Más tarde a la luz de dos o tres chonchones de parafina, se proyecta en las murallas de adobes sin enlucir la sombra gigantesca de los trabajadores que alimentan el horno con manojos de sarmientos, y recogen la espuma que hierve y se agita en la superficie, con la gran espumadera de hojalata.

El primer rayo de sol que cae a la bodega alumbra el líquido tibio aún en las enfriaderas, que lo retienen con la suavidad con que se cuida a un convaleciente.

Cerremos los ojos para ver con los de la fantasía cómo por todas las largas alamedas vecinas a Santiago vienen las carretas cargadas de pipas. Parece que un ejército vencedor se acerca a la ciudad vencida. La gente no se descubre ni aclama con barras de triunfo esa larga caravana que avanza y avanza hacia Santiago; pero ensancha su pecho, aspira con fuerza el perfume que se escapa de los recipientes y siente que en sus venas la sangre corre más deprisa, pesan menos los pies y se ve más claro y más luminoso el día.

No necesita el soldado que en la puerta del cuartel lleva la bayoneta al hombro, preguntar a nadie lo que va pasando en esa carreta que golpea trabajosamente sobre el pavimento y produce un ruido de ferretería que se desarma. ¡Pero siente más emoción que si divisara al comandante!

No pregunta tampoco el roto que clava los rieles en el medio de la calle lo que contienen esos barriles con su espiche clavado en la tapa.

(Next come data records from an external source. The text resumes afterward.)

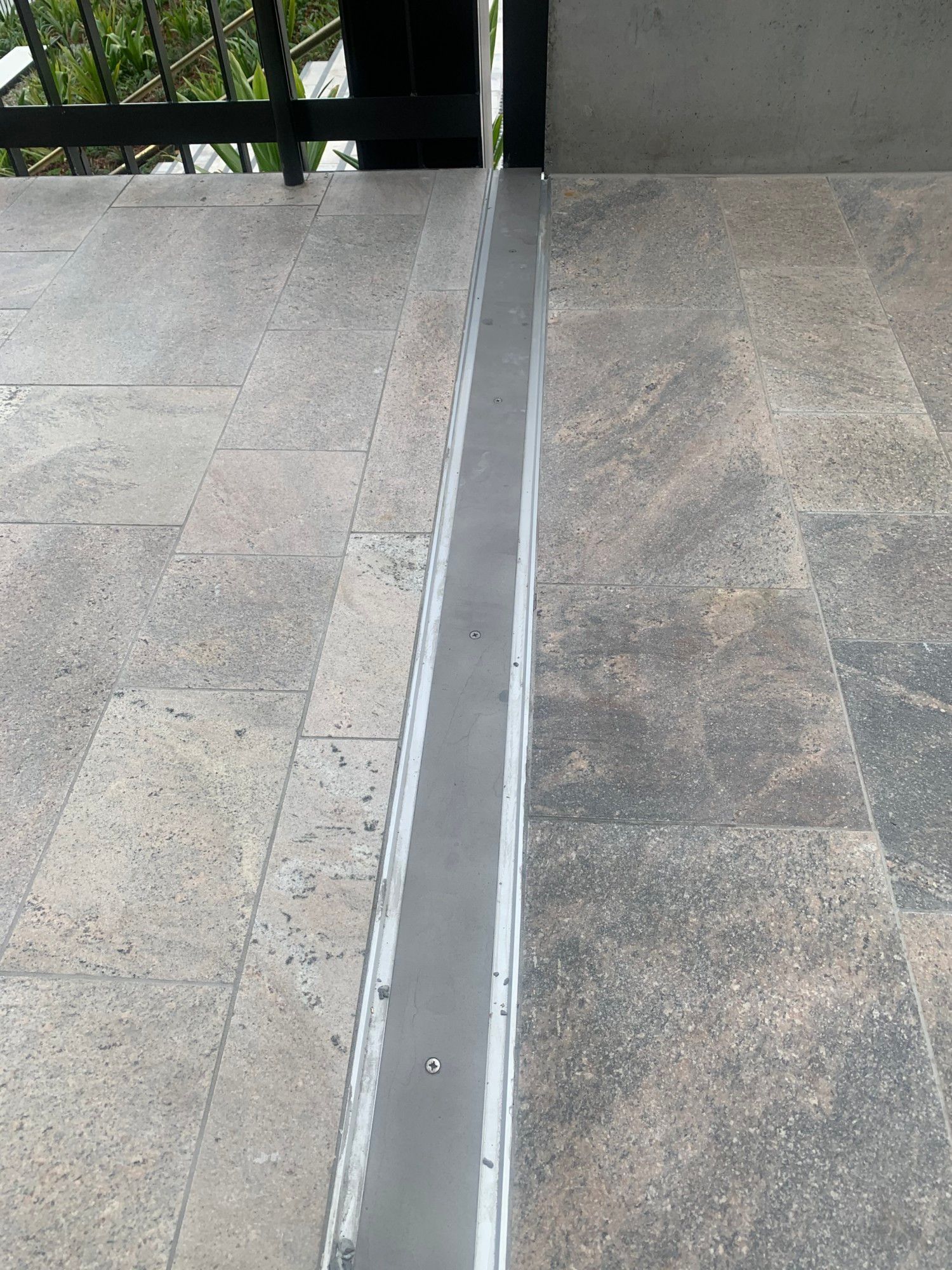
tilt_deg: -46.4
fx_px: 953
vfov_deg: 67.3
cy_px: 635
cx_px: 476
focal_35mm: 26
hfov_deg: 53.1
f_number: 1.8
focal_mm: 4.25
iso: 25
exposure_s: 1/587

Le emocionan mucho más que si pasara en la plataforma del carro una conductora buenamoza.

Todos se miran, se sonríen. ¡Ha llegado! ¿Quién? Ella. Ha llegado y la pasearían en triunfo como se ha paseado en París a la belleza en noches de Carnaval. Ha llegado; y hombres, mujeres, niños, soldados, peones, se agrupan a su lado, con el vaso en la mano.

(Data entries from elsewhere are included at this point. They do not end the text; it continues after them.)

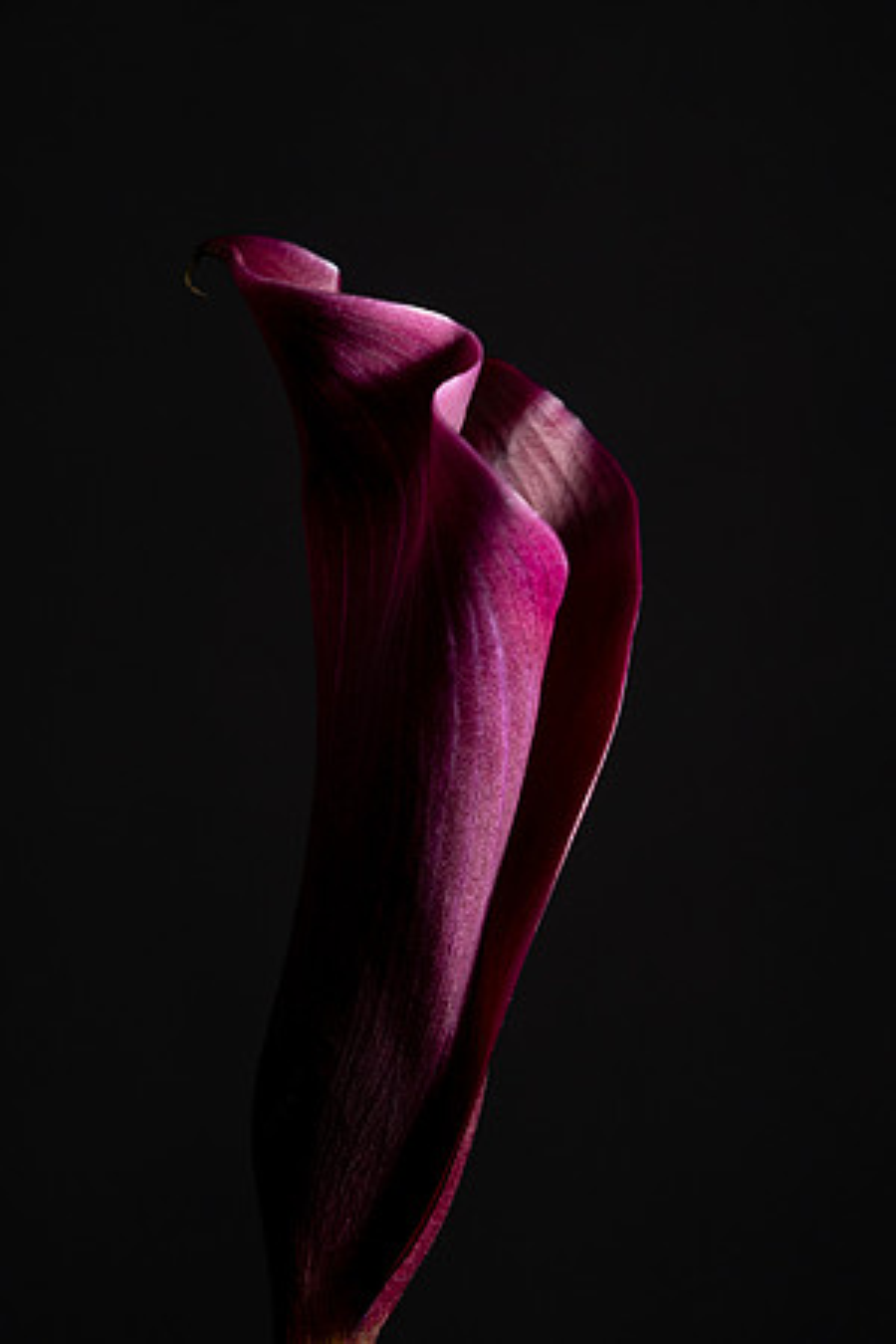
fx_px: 4480
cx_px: 448
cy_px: 672
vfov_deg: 17.1
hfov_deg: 11.4
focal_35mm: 120
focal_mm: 80
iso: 200
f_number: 7.1
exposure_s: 1/2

Es la amiga de todos; habla en un lenguaje que todos entienden; llega hasta las venas como si entrara al cuerpo otra alma; dilata las pupilas y las alumbra; pone alas en los pies e ilumina el cerebro.

Se ha logrado llevar a las batallas el charqui y los frejoles condensados. El día en que se pueda llevar toda la producción de chicha de nuestras viñas concretadas en pequeñas tabletas en el bagaje del ejército... ¡amarrarse los pantalones, amigos y vecinos del norte y del este!